Friday, January 2, 2009

chris leben murder

Deconstructing the possibilities of how and why someone googles their way to this facetiously fecund fiction that is elle est belle la seine la seine elle est belle is sometimes alarming, sometimes a sad commentary.

Two people arrived yesterday after searching for "chris leben murder."

I have to confess to swallowing that possibilty hook, line, sinker.

It was completely within the realm of possibility that Chris Leben might have murdered someone -- and outside the octagon, too.

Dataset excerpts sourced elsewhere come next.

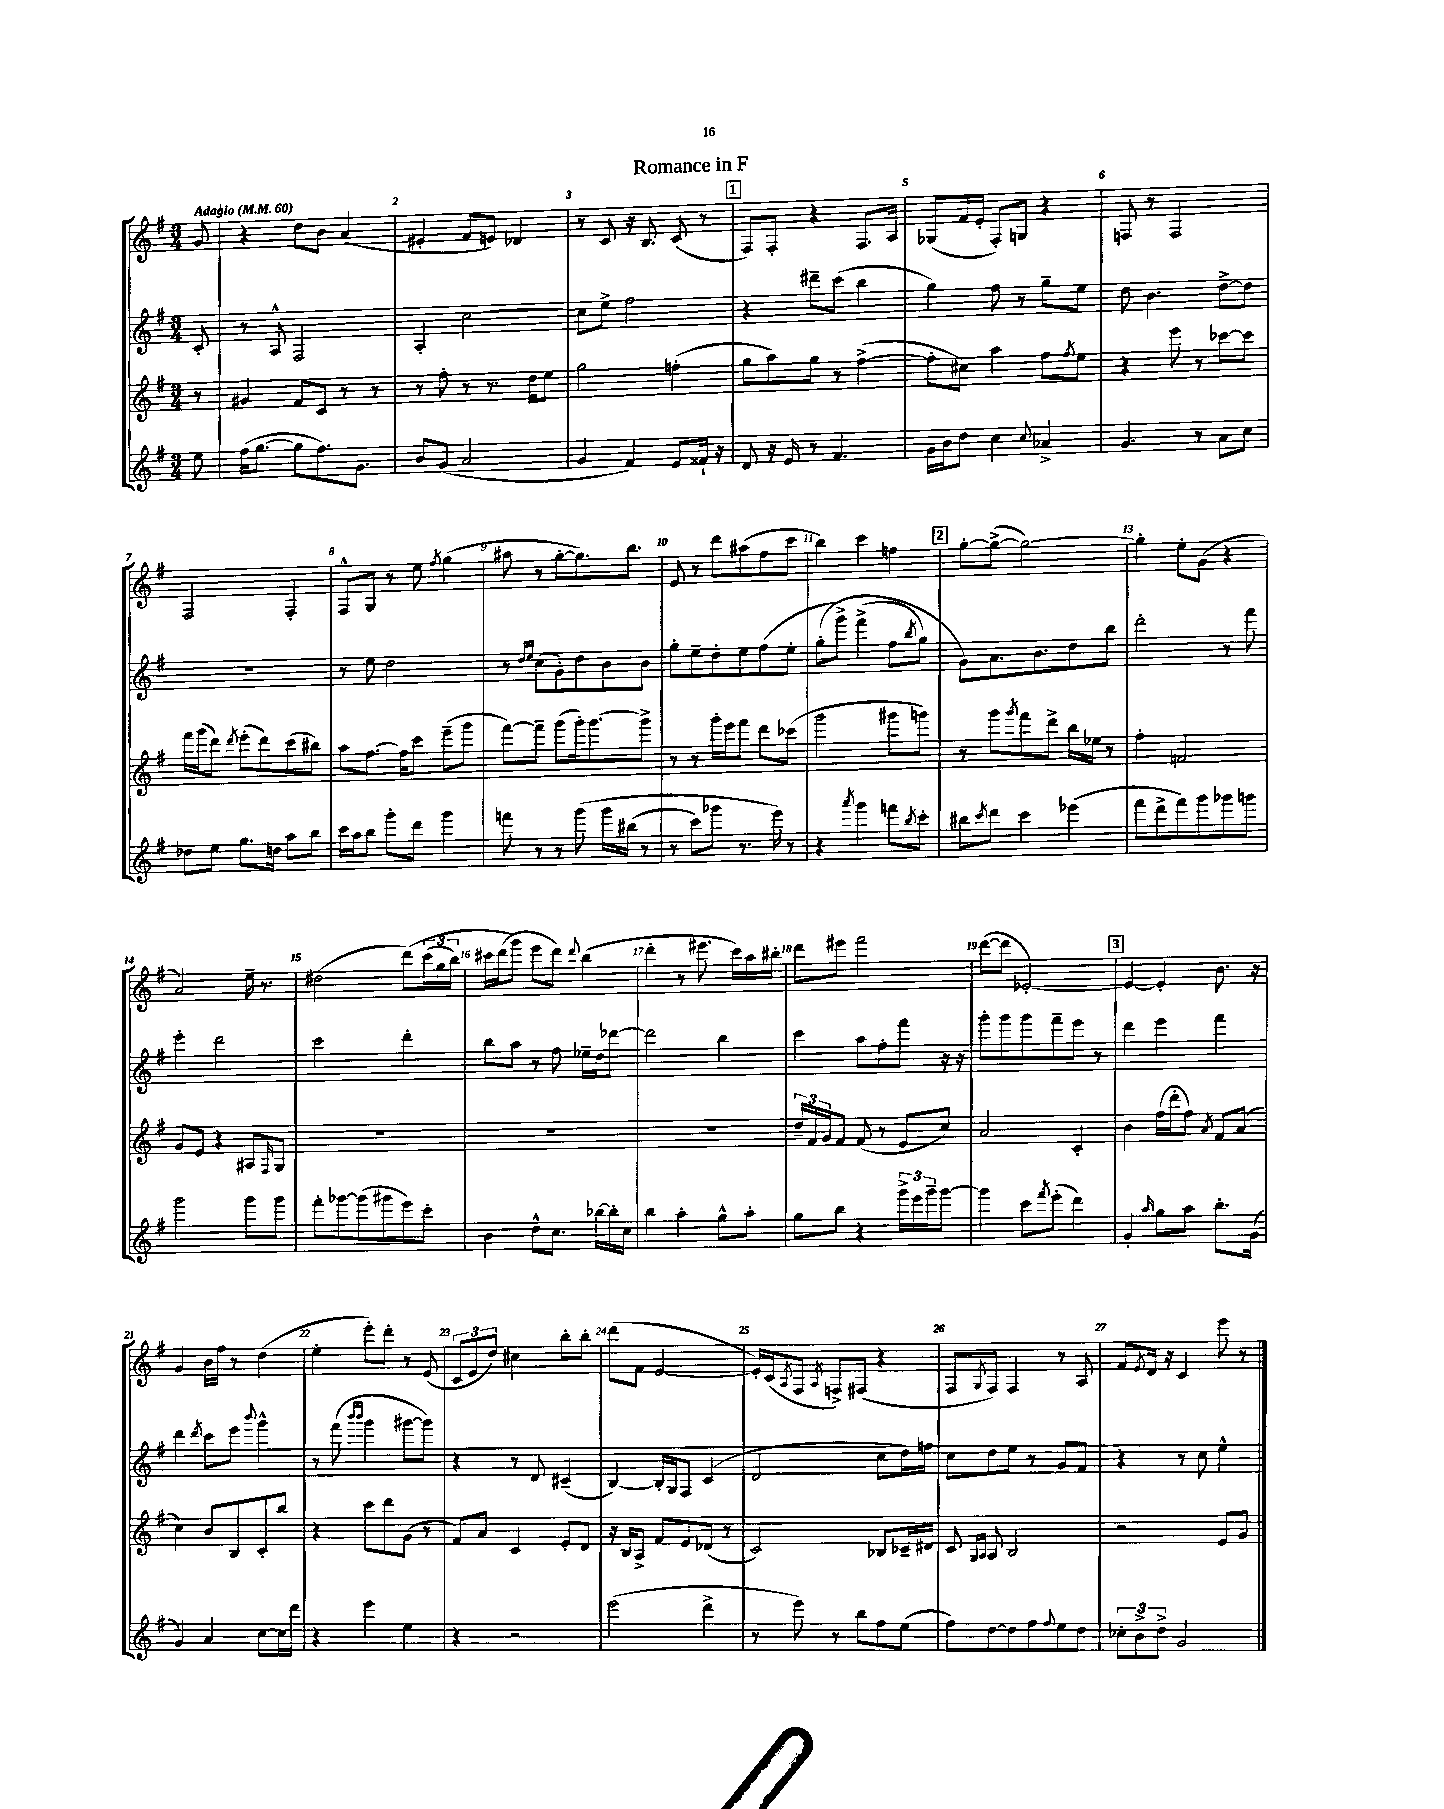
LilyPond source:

\header { title = "Romance in F" }
<<
\new StaffGroup <<
\new Staff = "s0" {
    \clef treble \key g \major \numericTimeSignature \time 3/4 \partial 8 \tempo "Adagio" 4 = 60
    g'8 |
    r4 d''8 b'8 a'4( |
    eis'4-. fis'8 e'8) des'4 |
    r8 c'8 r16 b8. c'8( r8 |
    \mark \markup { \box "1" } fis8) fis8-. r4 fis8. a16 |
    ges8( fis'16 e'16-. fis8-.) g8 r4 |
    f8 r8 f2 |
    fis2 fis4-. |
    fis8-^ g8 r8 e''8 \acciaccatura { fis''8 } g''4( |
    ais''8 r8 g''8~-. g''8.) b''8. |
    e'8 r8 d'''8 ais''8( fis''8 c'''8 |
    b''4) c'''4 f''4 |
    \mark \markup { \box "2" } g''8~-. g''8~->( g''2~) |
    g''4-. e''8-. g'8( r4 |
    a'2) e''16-- r8. |
    dis''2( d'''8)\( \tuplet 3/2 { c'''16( g''16 b''16) } |
    cis'''16 d'''16( g'''8\) e'''8 d'''8) \appoggiatura { d'''8 } b''4( |
    d'''4-. r8 eis'''8. c'''16) a''16 bis''16-. |
    d'''8 eis'''8 fis'''2 |
    d'''8~( d'''8 ees'2~-.) |
    \mark \markup { \box "3" } ees'4~ ees'4-. b'8. r16 |
    g'4 b'16 fis''16 r8 d''4( |
    e''4-. e'''8-.) d'''8-. r8 e'8( |
    \tuplet 3/2 { c'8 e'8 d''8) } cis''4 b''8-. b''8-. |
    d'''8( fis'8 e'2~ |
    e'16-.) c'16( \acciaccatura { a8 } fis8 \acciaccatura { a8 } f8->) fis8( r4 |
    fis8 \acciaccatura { g8 } fis8) fis4 r8 a8 |
    fis'8 \acciaccatura { e'8 } d'16 r16 c'4 e'''8 r8 \bar "|." |
}
\new Staff = "s1" {
    \clef treble \key g \major \numericTimeSignature \time 3/4 \partial 8
    c'8-. |
    r8 a8-^ fis2 |
    a4-. c''2~ |
    c''8 e''8-> fis''2 |
    \mark \markup { \box "1" } r4 dis'''8-- c'''8( b''4 |
    g''4) fis''8 r8 g''8-- e''8 |
    d''8 b'4. d''8~-> d''8 |
    R2. |
    r8 e''8 d''2 |
    r8 \grace { d''16 e''16 } c''8( g'8-.) d''8 b'8 b'8 |
    g''8-. e''8-- d''8-. e''8 fis''8( e''8-. |
    g''8-.\( g'''8->) fis'''4->( fis''8 \acciaccatura { b''8 } g''8) |
    \mark \markup { \box "2" } g'8\) a'8. b'8. d''8 b''8 |
    d'''2-. r8 fis'''8 |
    e'''4-. d'''2 |
    c'''2 d'''4-. |
    b''8 a''8 r8 fis''8 ees''16-- d''16 des'''8~ |
    des'''2 b''4 |
    c'''4 a''8 fis''8-. fis'''8 r16 r16 |
    g'''8-. g'''8 g'''8 fis'''8-- e'''8 r8 |
    \mark \markup { \box "3" } d'''4 e'''4 fis'''4 |
    d'''4 \acciaccatura { d'''8 } c'''8 e'''8 \appoggiatura { b'''8 } g'''4-^ |
    r8 fis'''8( \grace { b'''16 b'''16 } g'''4 gis'''8~ gis'''8) |
    r4 r8 d'8 cis'4--( |
    b4~) b16-. g16 fis8 c'4( |
    d'2 c''8 d''16) f''16 |
    c''8 d''8 e''8 r8 g'8 fis'8 |
    r4 r8 c''8 e''4-^ \bar "|." |
}
\new Staff = "s2" {
    \clef treble \key g \major \numericTimeSignature \time 3/4 \partial 8
    r8 |
    gis'4 fis'8 c'8 r8 r8 |
    r8 fis''8-. r8 r8. d''16 e''8 |
    g''2 f''4-.( |
    \mark \markup { \box "1" } g''8 a''8) g''8 r8 fis''4~->( |
    fis''8-. cis''8) a''4 fis''8 \acciaccatura { fis''8 } e''8 |
    r4 e'''8 r8 ces'''8~ ces'''8 |
    fis'''16 g'''16( d'''8) \acciaccatura { d'''8 } e'''8-.( d'''8) c'''8( bis''8) |
    a''8 fis''8.~ fis''16 c'''8 e'''8--( g'''8 |
    fis'''8~) fis'''8-- g'''8( g'''16-.) g'''8.~ g'''8-> |
    r8 r8 g'''16-. e'''16 fis'''8 d'''8 ces'''8( |
    g'''2 gis'''8 g'''8) |
    \mark \markup { \box "2" } r8 g'''8 \acciaccatura { g'''8 } fis'''8 d'''8-> b''16 ees''16 r8 |
    fis''4-. f'2 |
    g'8 e'8 r4 ais8 \grace { fis16 } g8 |
    R2. |
    R2. |
    R2. |
    \tuplet 3/2 { d''16-- fis'16 g'16 } fis'8 fis'8( r8 e'8 c''8) |
    a'2 c'4-. |
    \mark \markup { \box "3" } b'4 fis''16( d'''16-. fis''8) \acciaccatura { a'8 } fis'8 a'8( |
    c''4) b'8 b8 c'8-. b''8 |
    r4 c'''8 d'''8 g'8( r8 |
    fis'8) a'8 c'4 e'8-. d'8 |
    r16 b16 a8-> fis'8 e'8 des'8( r8 |
    c'2) bes8 ces'16-- dis'16 |
    c'8 \grace { g16 a16 } a8 b2 |
    r2 e'8 g'8 \bar "|." |
}
\new Staff = "s3" {
    \clef treble \key g \major \numericTimeSignature \time 3/4 \partial 8
    e''8 |
    fis''16( g''8.~ g''8 fis''8.) g'8. |
    b'8 g'8( a'2 |
    g'4 fis'4) e'8 fisis'16-! r16 |
    \mark \markup { \box "1" } d'8 r16 e'16 r8 fis'4. |
    g'16 b'16 d''8 c''4 \appoggiatura { c''8 } aes'4-> |
    g'4. r8 a'8 c''8 |
    des''8 e''8 g''8. d''16 a''8 b''8 |
    c'''16 a''16 b''8 g'''8-. d'''8 g'''4 |
    f'''8 r8 r8 g'''8\( g'''16 bis''16( r8 |
    r8 c'''8) ges'''8 r8. e'''16\) r8 |
    r4 \acciaccatura { a'''8 } g'''4 f'''8 \acciaccatura { b''8 } c'''8-. |
    \mark \markup { \box "2" } bis''8 \acciaccatura { c'''8 } d'''8 c'''4 ees'''4( |
    fis'''8 d'''8-> fis'''8) g'''8 ges'''8 g'''8 |
    g'''2 g'''8 g'''8 |
    fis'''8-. ges'''8~ ges'''8( gis'''8 e'''8) c'''8-. |
    b'4 d''8-^ c''8. bes''16~ bes''16-. c''16 |
    b''4 a''4-. g''8-^ a''8-. |
    g''8 b''8 r4 \tuplet 3/2 { g'''16-> e'''16 g'''16-- } g'''8~ |
    g'''4 c'''8 \acciaccatura { fis'''8 } e'''8-.( d'''4) |
    \mark \markup { \box "3" } g'4-. \grace { a''16 } g''8 a''8 b''8.-. g'16( |
    g'4) a'4 c''8~ c''16 d'''16 |
    r4 e'''4 e''4 |
    r4 r2 |
    e'''2( d'''4-> |
    r8 e'''8) r8 b''8 fis''8 e''8( |
    fis''8) d''8~ d''8 fis''8 \appoggiatura { fis''8 } e''8 d''8 |
    \tuplet 3/2 { ces''8-. b'8-> d''8-> } g'2 \bar "|." |
}
>>
>>
\layout { \context { \Score \override BarNumber.break-visibility = ##(#f #t #t) barNumberVisibility = #all-bar-numbers-visible } }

Action, reaction, over-reaction: There I was, googling away on Chris Leben and homicide.

This is what I found.

First of all, I have added an expression to my repertoire! Apparently, in MMA commentary, winning "by murder" is not a bad way to win, and usually does not involve leaving anything in the hands of the judges. In fact, the image that sticks in my visual cortex is a rude ground and pound, with lots of "short elbows" and "hammer fists" (I will never be able to get rid of the sound of Matt Serra when he was cornering fighters on TUF -- elbows/hammerfists, "you can do it all day long..." and "we're breathing, we're breathing...")

Outside of winning an MMA match by means of murder, the only recent allusions to the imposition of death comes from the sad news that Justin Levens has apparently murdered his wife and then killed himself.

(Levens -- Leben -- imagine hearing it on the radio or bleeping from a television... imagine kind of expecting to hear something along these lines... about LEBEN. You might end up on a weird blog trying to find a reliable police report midst a bunch of virtual kitsch.)

So... it is a matter of Levens. It is a matter of his wife, Sarah McLean-Levens, presumably killed by her husband's hands.

Allegedly, presumably, probably. And the immediate impulse is to hypothesize 'roid rage. He was known to have a problem with prescription pain killers, which were apparently found in large quantities at the scene and at their home. That would certainly resonate with crazed behavior -- but the search for anabolic steroids is on.

I am glad it wasn't Chris Leben and sorry that it had to be anyone. The fact, though, that anonymous people, unknown to one another, had no trouble imagining it to be Chris Leben? Well, he may want to consider why that is, and what he can do to squash any further unfortunate Google search terms.